16/01/2025 - 9:23
Ela não só atuou por reconhecimento da morte do marido, Rubens Paiva. Advogada defendeu demarcação de terras e publicou livro sobre causa. Seus argumentos foram um dos pilares da questão indígena na Constituição de 1988.No terceiro capítulo da última parte do livro Ainda estou aqui, do escritor Marcelo Rubens Paiva, e em alguns minutos das cenas finais do aclamado filme homônimo, a advogada Eunice Paiva (1929-2018) é retratada como uma mulher cujo papel para a história recente brasileira foi maior do que a de simplesmente a viúva que lutou para o reconhecimento da morte, cometida por agentes da ditadura, do seu marido, o político e engenheiro Rubens Paiva (1929-1971).
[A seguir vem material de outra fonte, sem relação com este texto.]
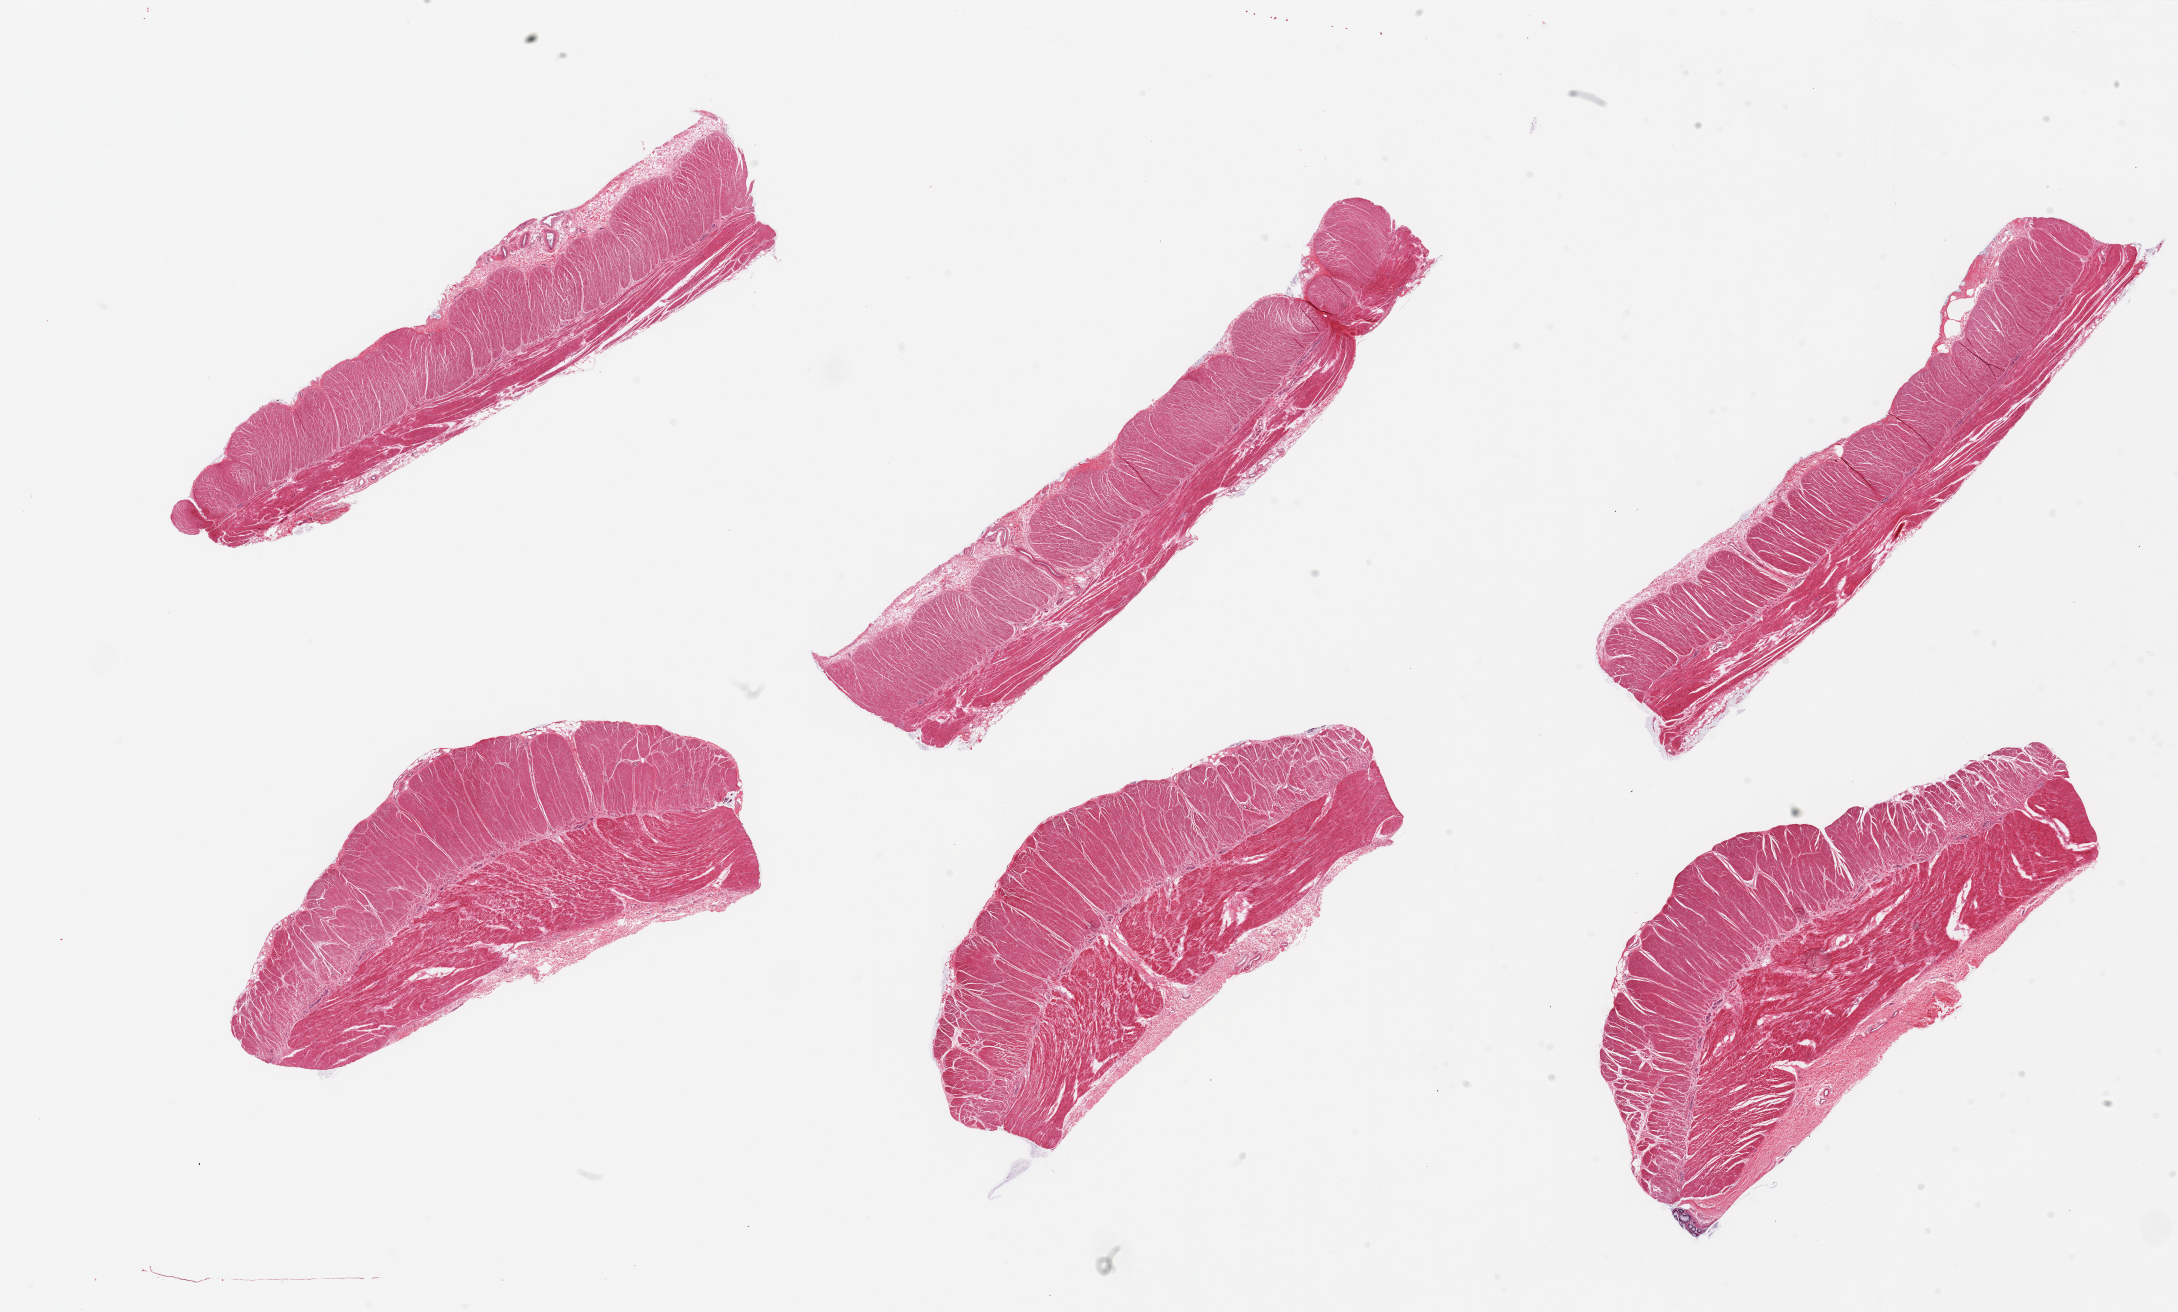
Digitized haematoxylin and eosin-stained section, brightfield, shown as a low-resolution overview of the whole scanned area (about 34.5 x 20.8 mm, acquisition: 20x scan); PAXgene-fixed paraffin-embedded (PFPE) section; section of sigmoid colon (target tissue); donor tissue sample. Donor: female.
Reviewer comment on this tissue sample: 6 pieces, all muscularis.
Graduada em direito aos 47 anos – depois da perda do marido –, Eunice se tornou uma das pioneiras da luta pelos direitos dos povos originários. “Aos poucos, ela se deu ao luxo de atuar numa área que não dava dinheiro, mas pela qual se apaixonou inexplicavelmente: o direito indígena”, escreve Marcelo, no seu livro. “Passou a atender e a representar nações indígenas que tinham suas terras demarcadas não respeitadas.”
“Eunice Paiva foi uma das figuras mais importantes na luta pelos direitos dos povos indígenas no Brasil, especialmente durante o período da redemocratização do país”, avalia o historiador Carlos Trubiliano, professor da Universidade Federal de Rondônia (UNIR) e assistente técnico na Fundação Nacional dos Povos Indígenas (Funai).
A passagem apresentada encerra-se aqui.